W pierwszej serii po trzech skokach AZS prowadził z dużą przewagą i wydawało się, ze skaczący jako ostatni Maciej Kot jeszcze ją powiększy. Tymczasem zepsuł skok, wylądował na 105,5 m, podczas, gdy jego koledzy z drużyny - Grzegorz Miętus, Jakub Kot, Andrzej Stękała - przekraczali granice 130 m.. Startujący w tej samej grupie Dawid Kubacki poleciał aż na 139 metr. Nowotarżanin miał jednak ogromny problem z ustaniem tego skoku i skończyło się na podparciu. Niemniej nie wszyscy sędziowie to zauważyli, bo otrzymał wysokie noty.
W drugiej serii wyczyn Kubackiego powtórzył Piotr Żyła, choć reprezentant pierwszego zespołu WSS Wisła wylądował trzy metry krócej. Jego ekipa stanęła na najniższym stopniu podium.

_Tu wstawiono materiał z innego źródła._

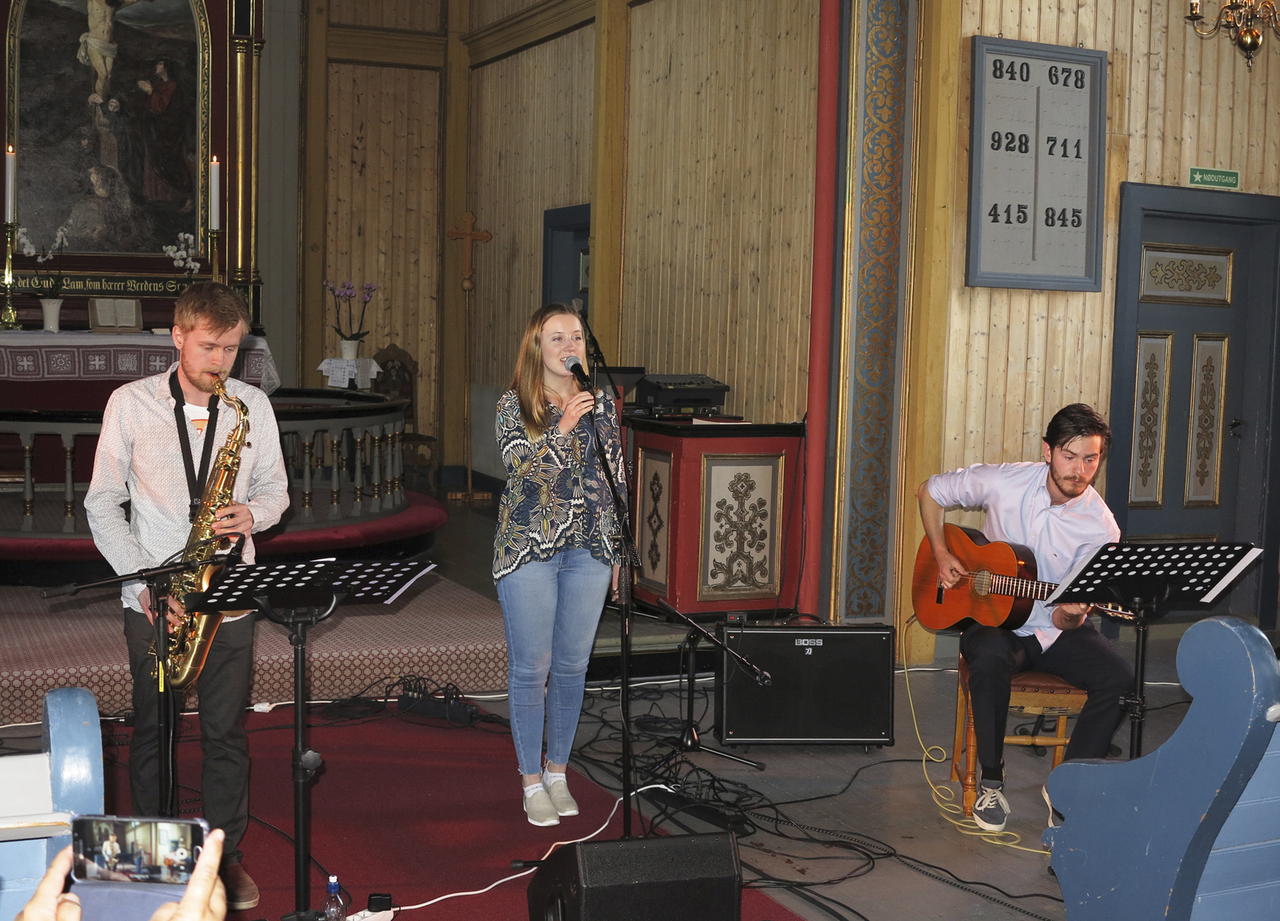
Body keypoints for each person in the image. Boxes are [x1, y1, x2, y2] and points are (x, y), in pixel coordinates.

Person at [84, 282, 289, 909]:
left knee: (227, 732)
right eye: (209, 347)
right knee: (154, 729)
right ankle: (150, 862)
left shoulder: (250, 404)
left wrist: (251, 513)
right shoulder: (131, 403)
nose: (220, 362)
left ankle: (223, 861)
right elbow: (101, 503)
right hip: (153, 588)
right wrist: (142, 577)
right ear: (177, 337)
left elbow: (277, 492)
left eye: (231, 349)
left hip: (228, 589)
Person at [917, 403, 1133, 833]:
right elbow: (930, 491)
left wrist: (1072, 615)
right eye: (1070, 457)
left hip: (1053, 631)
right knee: (991, 657)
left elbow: (1065, 621)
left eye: (1091, 459)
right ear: (1047, 451)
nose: (1080, 470)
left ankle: (1066, 788)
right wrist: (942, 555)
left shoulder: (1101, 527)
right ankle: (991, 782)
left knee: (1120, 677)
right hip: (992, 620)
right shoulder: (1004, 481)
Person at [493, 303, 626, 827]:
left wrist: (617, 551)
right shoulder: (515, 403)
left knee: (573, 667)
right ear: (537, 349)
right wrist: (564, 427)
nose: (570, 346)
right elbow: (519, 473)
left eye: (576, 336)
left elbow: (618, 477)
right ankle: (529, 782)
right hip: (529, 549)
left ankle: (558, 772)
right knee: (534, 668)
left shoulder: (604, 405)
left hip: (589, 549)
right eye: (557, 338)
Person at [15, 828, 227, 921]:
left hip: (114, 860)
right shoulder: (108, 844)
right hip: (108, 860)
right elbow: (108, 852)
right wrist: (111, 856)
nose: (115, 840)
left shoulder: (117, 845)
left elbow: (118, 852)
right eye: (114, 839)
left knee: (128, 864)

W walce o złoto ostatecznie niespodzianki nie było - znów najlepszą polską drużyną w skokach zostali akademicy z Zakopanego. Zawodnicy TS Wisły Zakopane musieli zadowolić się srebrem - Dawid Jarząbek, Łukasz Rutkowski, Klemens Murańka i Dawid Kubacki.
Najlepszym zawodnikiem konkursu był Dawid Kubacki, który w drugiej serii uzyskał 137,5 metra. Wczorajszy triumfator indywidualnych zmagań, Maciej Kot, w finale wylądował pół metra bliżej.
W zawodach brało udział 9 ekip. W stawce znalazła się jedna kobieta - Joanna Szwab, która reprezentowała barwy KS Chochołów. Drużyna ta nie zakwalifikowała się do drugiej rundy.
Po zawodach odbyła się uroczystość podziękowania Łukaszowi Kruczkowi za 8 lat pracy z kadrą narodową.